__How to complete this task__. Copy the lines of the records word for word, from the line that contains "Подходит для установки" through the line that contains "Koyu Lacivert", including both.

=== Given data ===

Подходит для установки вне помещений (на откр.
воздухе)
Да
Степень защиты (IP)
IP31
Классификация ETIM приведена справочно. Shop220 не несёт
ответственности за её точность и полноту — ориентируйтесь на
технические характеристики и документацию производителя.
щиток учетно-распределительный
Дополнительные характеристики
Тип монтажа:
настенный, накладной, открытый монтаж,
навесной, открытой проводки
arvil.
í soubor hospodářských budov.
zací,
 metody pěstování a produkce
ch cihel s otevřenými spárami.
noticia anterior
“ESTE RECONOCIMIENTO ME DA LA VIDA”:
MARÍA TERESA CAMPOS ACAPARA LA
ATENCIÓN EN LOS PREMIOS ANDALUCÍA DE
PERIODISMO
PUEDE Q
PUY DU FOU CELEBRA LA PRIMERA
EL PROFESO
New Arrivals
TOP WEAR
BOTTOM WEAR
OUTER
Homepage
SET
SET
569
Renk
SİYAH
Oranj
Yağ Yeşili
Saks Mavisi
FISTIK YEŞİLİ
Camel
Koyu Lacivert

===
=== Given data ===

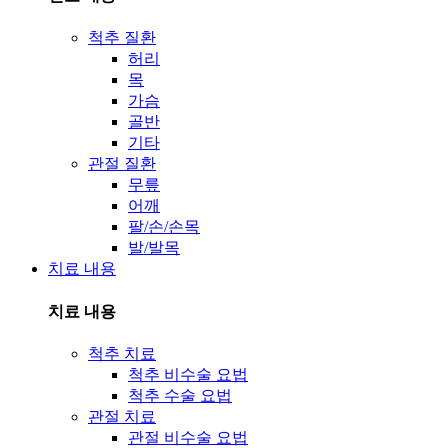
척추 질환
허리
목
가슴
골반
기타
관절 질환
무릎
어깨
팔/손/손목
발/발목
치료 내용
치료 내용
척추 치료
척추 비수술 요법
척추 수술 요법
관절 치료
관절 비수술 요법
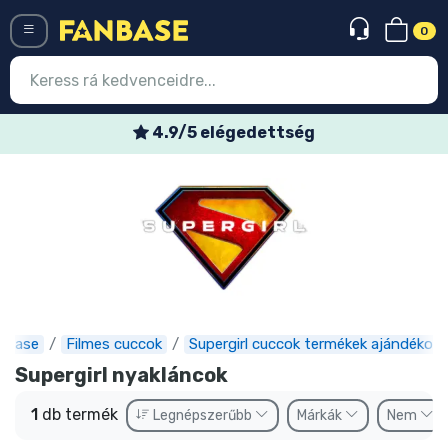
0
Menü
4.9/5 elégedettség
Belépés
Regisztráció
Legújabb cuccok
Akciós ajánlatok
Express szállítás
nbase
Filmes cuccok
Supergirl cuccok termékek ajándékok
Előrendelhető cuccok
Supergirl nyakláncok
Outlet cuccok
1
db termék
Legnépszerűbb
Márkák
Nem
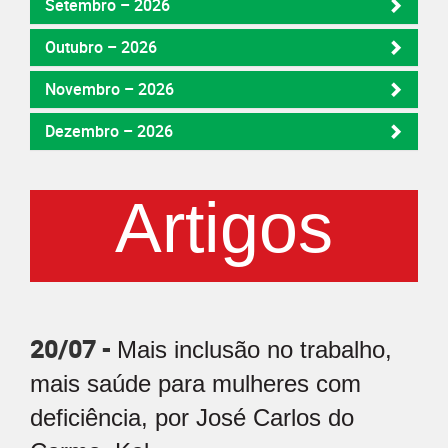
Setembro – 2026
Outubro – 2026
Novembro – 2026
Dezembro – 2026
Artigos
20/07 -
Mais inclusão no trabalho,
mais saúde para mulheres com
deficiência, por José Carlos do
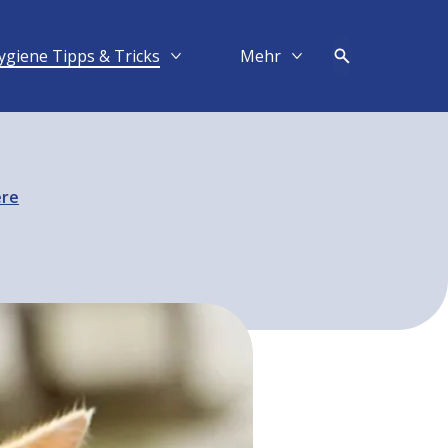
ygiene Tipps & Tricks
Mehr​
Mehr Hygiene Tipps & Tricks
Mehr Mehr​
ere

===

__Task solution__.
Подходит для установки вне помещений (на откр.
воздухе)
Да
Степень защиты (IP)
IP31
Классификация ETIM приведена справочно. Shop220 не несёт
ответственности за её точность и полноту — ориентируйтесь на
технические характеристики и документацию производителя.
щиток учетно-распределительный
Дополнительные характеристики
Тип монтажа:
настенный, накладной, открытый монтаж,
навесной, открытой проводки
arvil.
í soubor hospodářských budov.
zací,
 metody pěstování a produkce
ch cihel s otevřenými spárami.
noticia anterior
“ESTE RECONOCIMIENTO ME DA LA VIDA”:
MARÍA TERESA CAMPOS ACAPARA LA
ATENCIÓN EN LOS PREMIOS ANDALUCÍA DE
PERIODISMO
PUEDE Q
PUY DU FOU CELEBRA LA PRIMERA
EL PROFESO
New Arrivals
TOP WEAR
BOTTOM WEAR
OUTER
Homepage
SET
SET
569
Renk
SİYAH
Oranj
Yağ Yeşili
Saks Mavisi
FISTIK YEŞİLİ
Camel
Koyu Lacivert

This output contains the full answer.